>> start
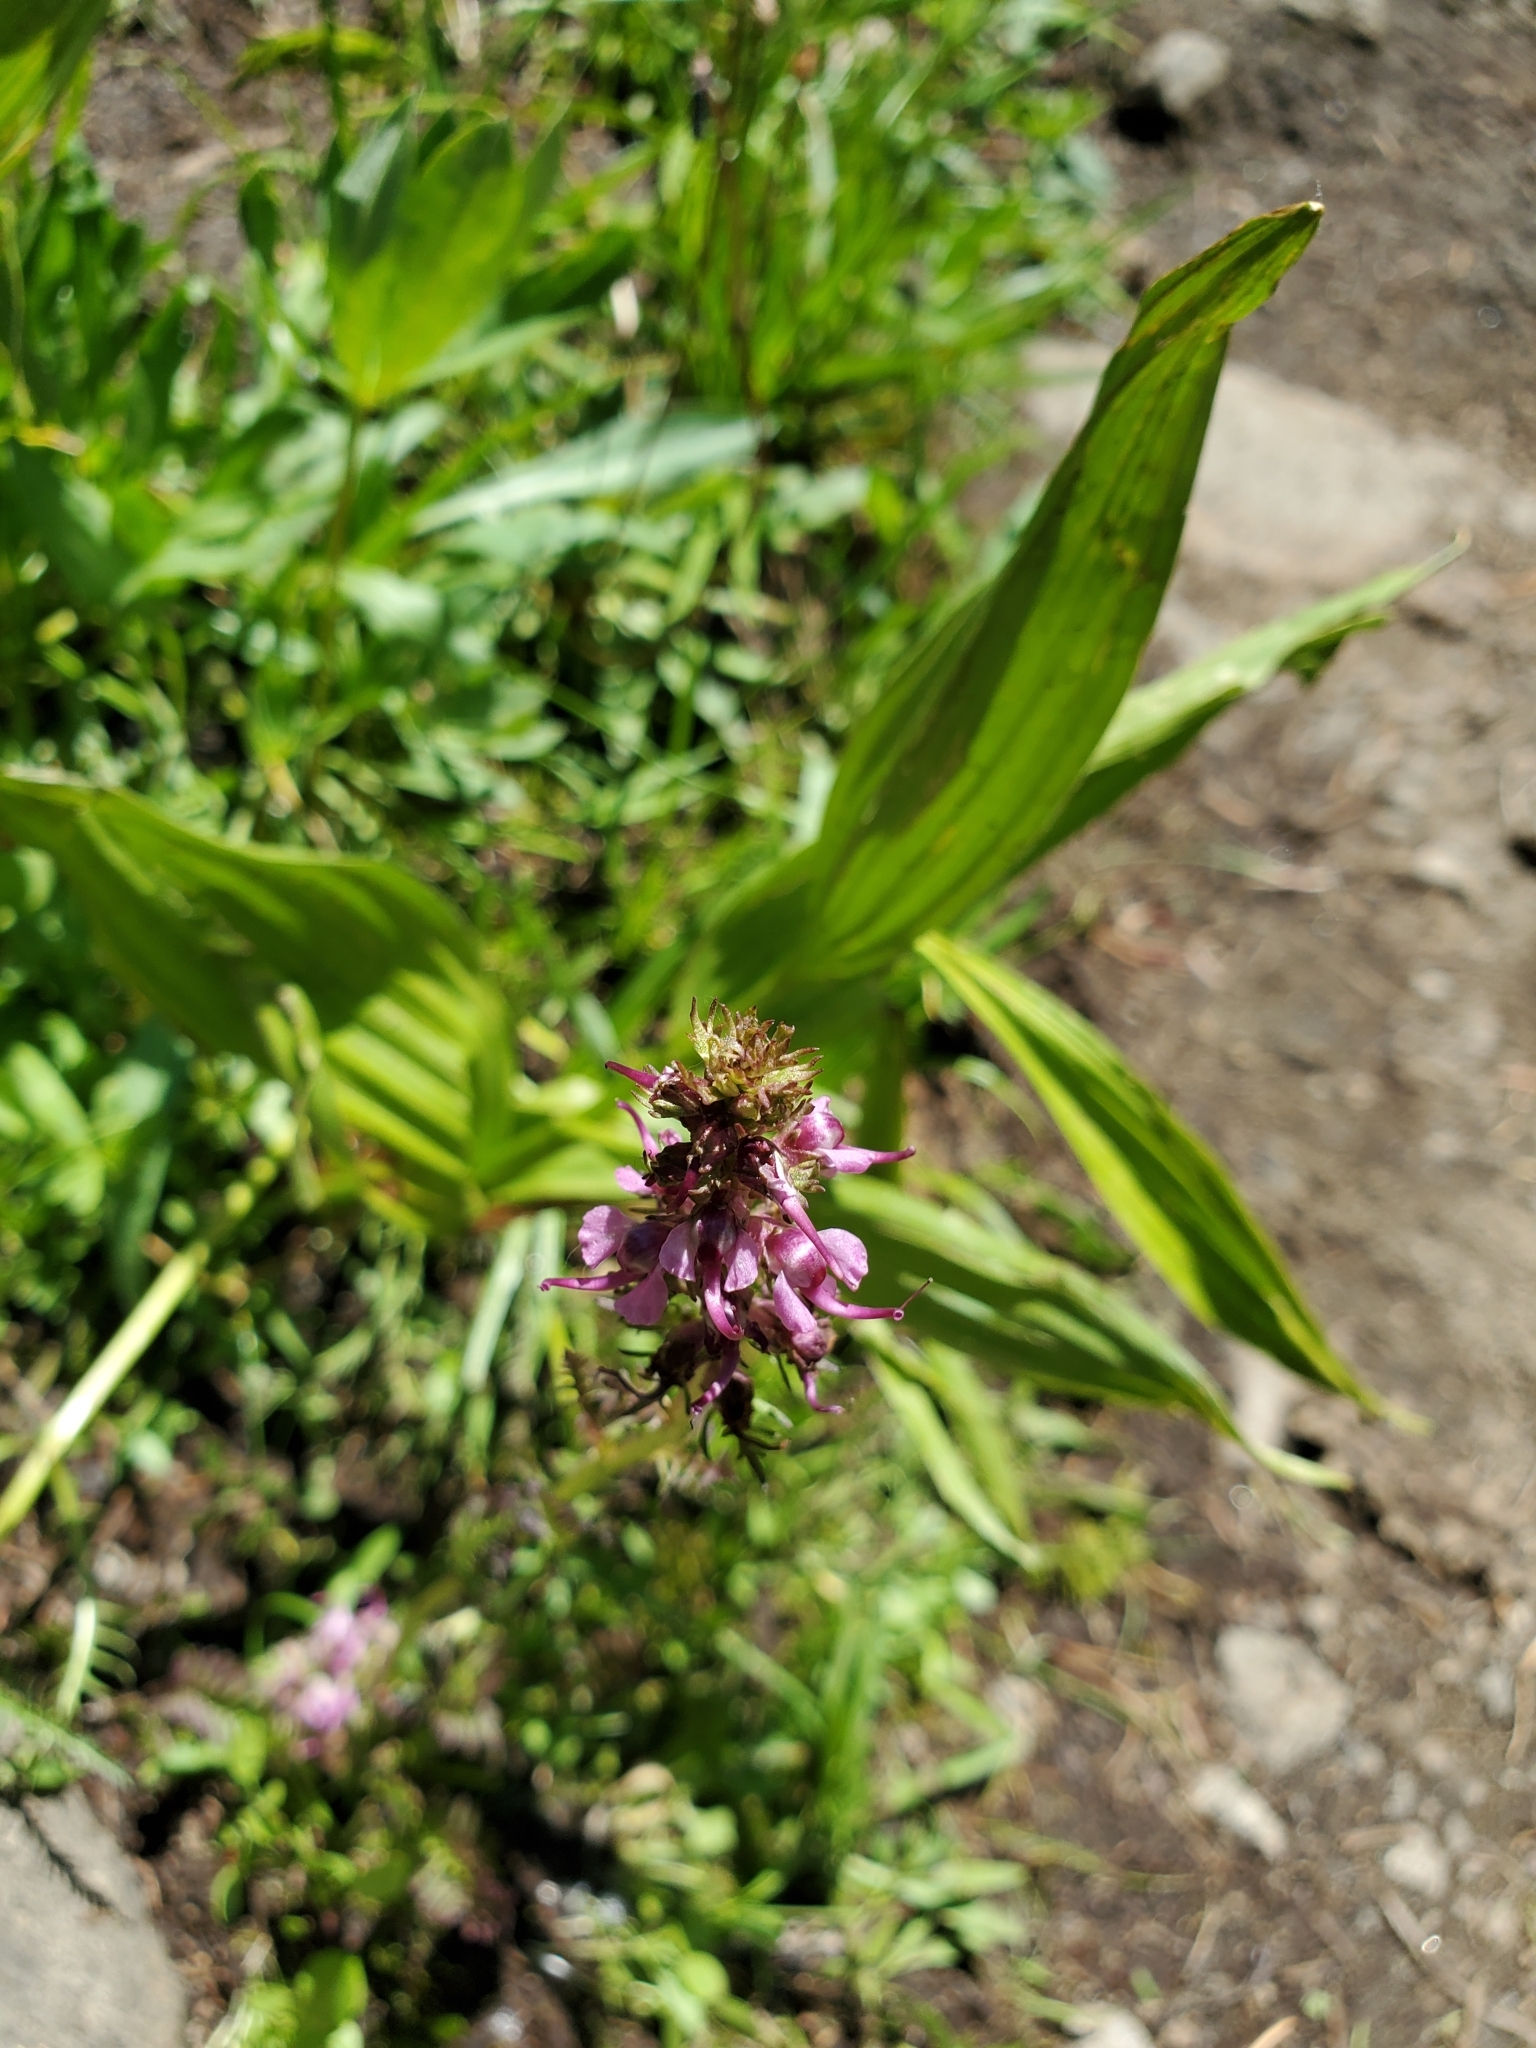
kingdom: Plantae
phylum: Tracheophyta
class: Magnoliopsida
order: Lamiales
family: Orobanchaceae
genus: Pedicularis
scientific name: Pedicularis groenlandica
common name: Elephant's-head
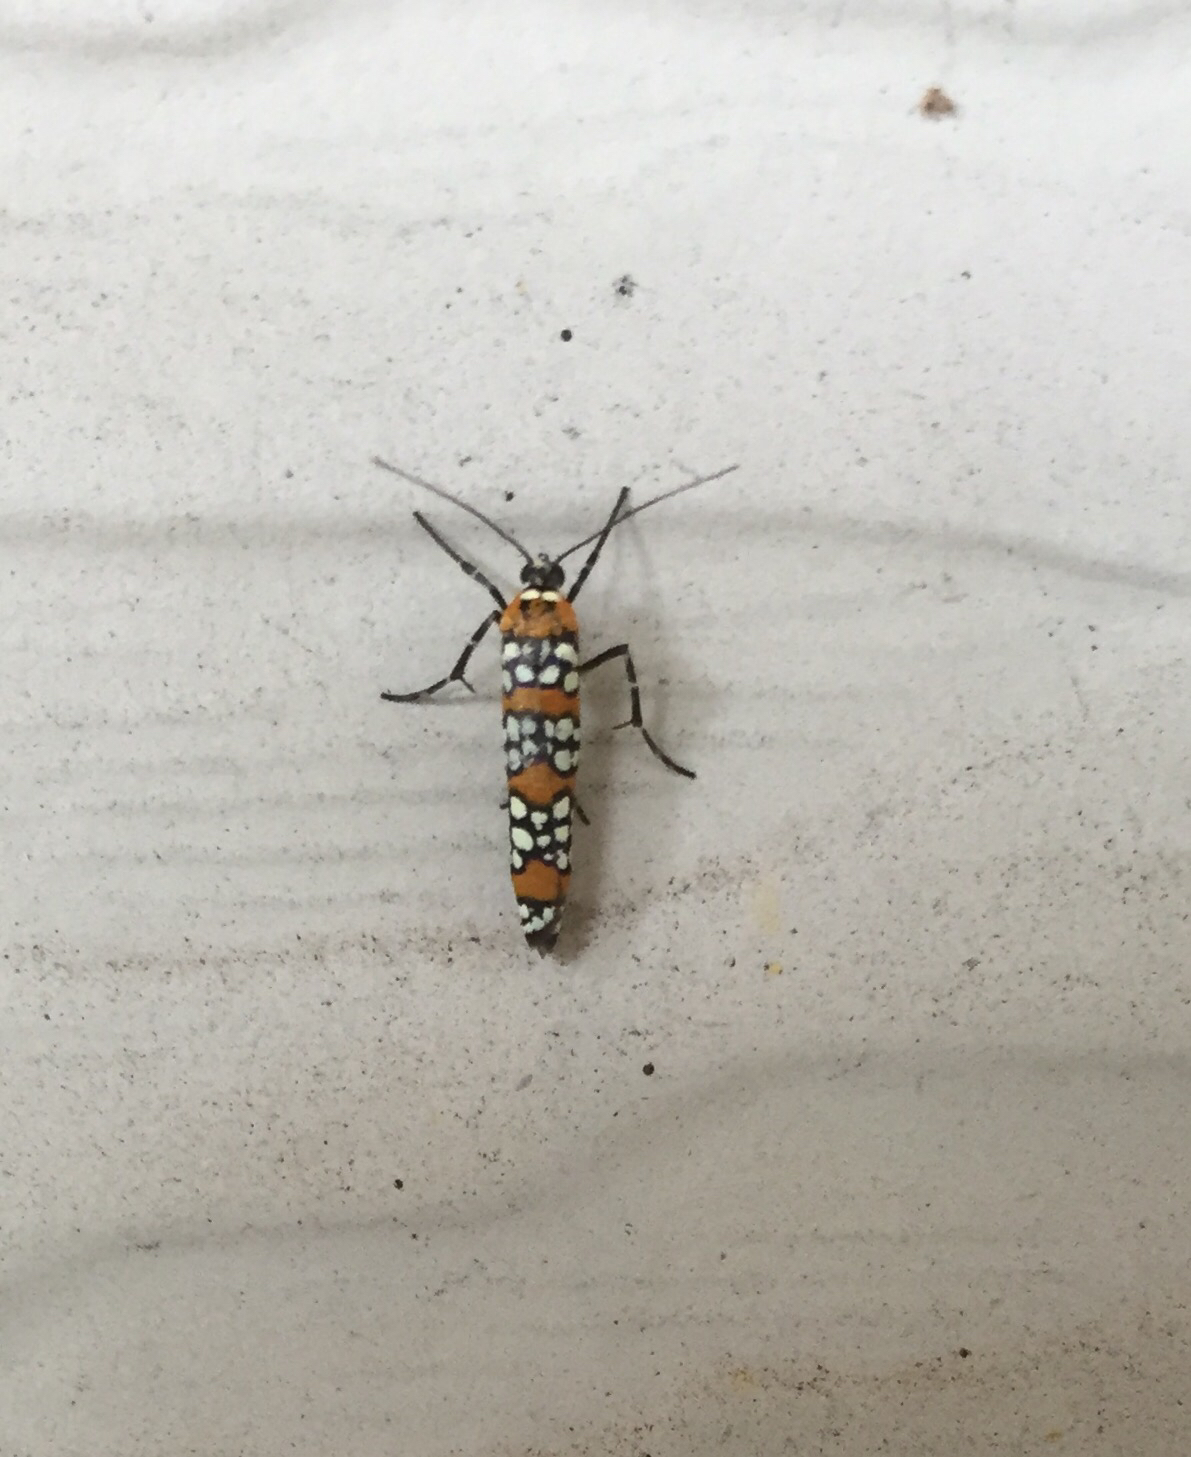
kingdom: Animalia
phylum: Arthropoda
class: Insecta
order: Lepidoptera
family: Attevidae
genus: Atteva
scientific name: Atteva punctella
>> end
Format every line of the items above as a JSON list of strings, one string per line, omitting any blank lines. Leave the pictures out of the answer.

▸ **The reply**:
[
  "kingdom: Plantae",
  "phylum: Tracheophyta",
  "class: Magnoliopsida",
  "order: Lamiales",
  "family: Orobanchaceae",
  "genus: Pedicularis",
  "scientific name: Pedicularis groenlandica",
  "common name: Elephant's-head",
  "kingdom: Animalia",
  "phylum: Arthropoda",
  "class: Insecta",
  "order: Lepidoptera",
  "family: Attevidae",
  "genus: Atteva",
  "scientific name: Atteva punctella"
]